Anggota DPR dari daerah pemilihan Provinsi Kepulauan
Riau, Herlini Amran mengharapkan pemerintah memberikan suka politik
kepada warga Muslim Rohingya, Myanmar, yang saat ini menghuni Rumah
Detensi Imigrasi Pusat Tanjungpinang.
"Sangat memprihatinkan dan saya akan mengomunikasikannya dengan
teman-teman di DPR untuk mendesak pemerintah agar memberikan suaka
politik kepada saudara-saudara kita ini," kata Herlini saat mengunjungi
imigran Myanmar di Rumah Detensi Imigrasi (Rudenim) Pusat Tanjungpinang,
Rabu.
Anggota Komisi IX DPR RI itu juga meminta kepada Presiden Susilo
Bambang Yudhoyono untuk memberikan masukan kepada Badan Perserikatan
Bangsa-Bangsa (PBB) tentang jalan keluar para pengungsi tersebut.
"Mereka dalam keadaan terzolimi dalam hal hak asasi manusia
(HAM)-nya, jadi Indonesia sebagai negara bermartabat bisa membelanya.
Tindakan terbaik harus dilakukan pemerintah," ujarnya.
Menurut dia, ketegasan pemerintah terhadap tindakan yang semena-mena terhadap kaum minoritas di Myanmar itu harus dilakukan.
"Bukan hanya untuk kaum muslim Rohingya di Myanmar, tetapi sebagai
bangsa dan negara yang bermartabat Indonesia harus tegas terhadap
tindakan itu," katanya.
Politisi PKS itu juga mendesak pemerintah bisa mengambil tindakan
langsung dan tegas terhadap aksi pembunuhan yang berlangsung pada awal
Ramadhan 1433 Hijriyah.
"Pembunuhan itu memang di luar akal sehat," katanya.
Menurutnya, seusai reses akan mengomunikasikan dengan anggota DPR
lainya untuk mengambil sikap terhadap apa yang terjadi di Myanmar.

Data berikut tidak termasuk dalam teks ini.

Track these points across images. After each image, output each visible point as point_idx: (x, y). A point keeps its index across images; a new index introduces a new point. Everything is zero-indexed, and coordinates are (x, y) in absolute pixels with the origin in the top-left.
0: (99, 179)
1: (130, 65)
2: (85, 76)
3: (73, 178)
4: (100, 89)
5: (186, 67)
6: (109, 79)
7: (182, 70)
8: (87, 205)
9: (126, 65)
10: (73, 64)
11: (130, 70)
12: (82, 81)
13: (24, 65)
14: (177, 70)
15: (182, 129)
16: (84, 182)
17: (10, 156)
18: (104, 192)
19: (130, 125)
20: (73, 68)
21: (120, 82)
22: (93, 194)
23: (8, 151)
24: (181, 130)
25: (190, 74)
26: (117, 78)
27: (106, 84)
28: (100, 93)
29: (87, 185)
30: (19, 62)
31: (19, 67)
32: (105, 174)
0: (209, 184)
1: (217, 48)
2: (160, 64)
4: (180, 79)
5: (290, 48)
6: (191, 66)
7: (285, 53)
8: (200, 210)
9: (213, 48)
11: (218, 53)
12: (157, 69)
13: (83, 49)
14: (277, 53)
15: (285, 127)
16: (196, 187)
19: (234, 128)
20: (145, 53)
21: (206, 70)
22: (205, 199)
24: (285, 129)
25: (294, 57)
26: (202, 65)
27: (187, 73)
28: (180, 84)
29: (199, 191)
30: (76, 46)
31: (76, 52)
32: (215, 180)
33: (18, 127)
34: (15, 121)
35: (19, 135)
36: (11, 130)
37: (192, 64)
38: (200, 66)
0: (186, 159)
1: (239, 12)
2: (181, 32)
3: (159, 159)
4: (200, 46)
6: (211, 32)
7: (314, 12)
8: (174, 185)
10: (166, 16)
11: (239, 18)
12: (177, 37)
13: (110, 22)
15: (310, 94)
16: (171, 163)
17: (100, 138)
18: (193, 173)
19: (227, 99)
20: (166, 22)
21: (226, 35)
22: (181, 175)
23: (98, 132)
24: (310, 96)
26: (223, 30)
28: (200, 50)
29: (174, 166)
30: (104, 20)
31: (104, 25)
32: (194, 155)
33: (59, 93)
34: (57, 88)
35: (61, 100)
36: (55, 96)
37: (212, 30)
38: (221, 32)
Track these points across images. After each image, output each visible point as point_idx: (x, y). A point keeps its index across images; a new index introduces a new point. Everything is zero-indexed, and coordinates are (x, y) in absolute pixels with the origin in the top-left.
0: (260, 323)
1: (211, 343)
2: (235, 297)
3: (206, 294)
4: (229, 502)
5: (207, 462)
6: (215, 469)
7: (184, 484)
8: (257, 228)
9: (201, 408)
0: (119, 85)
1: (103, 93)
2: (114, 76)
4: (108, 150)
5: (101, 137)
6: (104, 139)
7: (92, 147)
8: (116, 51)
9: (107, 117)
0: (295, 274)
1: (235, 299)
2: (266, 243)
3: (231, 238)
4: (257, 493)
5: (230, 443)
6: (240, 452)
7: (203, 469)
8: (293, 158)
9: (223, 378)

"Walaupun tidak terkait dengan komisi saya, tetapi mereka yang berada
di Rudenim Tanjungpinang juga tanggung jawab saya karena berada dalam
daerah pemilihan saya," ujarnya.
Herlini sempat melakukan dialog dan menyumbangkan beberapa Al Quran
kepada Muslim Rohingya di Rudenim Pusat Tanjungpinang yang berjumlah
sebanyak 83 orang.
Menurut salah seorang imigran Yunus, mereka berada di Rudenim
Tanjungpinang sejak sepuluh bulan terakhir, setelah menyeberang dari
Malaysia.
"Kami di sini sudah sepuluh bulan, kami berharap bisa keluar dan
bekerja di Indonesia sambil menunggu penempatan ke negara ketiga oleh
pihak UNHCR," kata Yunus.
Yunus mengaku keluar dari Myanmar sejak 1994 dan tinggal di Malaysia kemudian ke Indonesia pada 2011.
"Kami bekerja di Malaysia tanpa kepastian, kami dengar di Indonesia
bisa bekerja di tempat-tempat tertentu dengan baik, sehingga kami
menyeberang ke sini," ujarnya.
Selain 83 orang imigran asal Myanmar, Rudenim Tanjungpinang juga
menampung ratusan imigran lainnya yang berasal dari Sri Lanka,
Afghanistan serta imigran asal negara lain dengan jumlah 348 orang.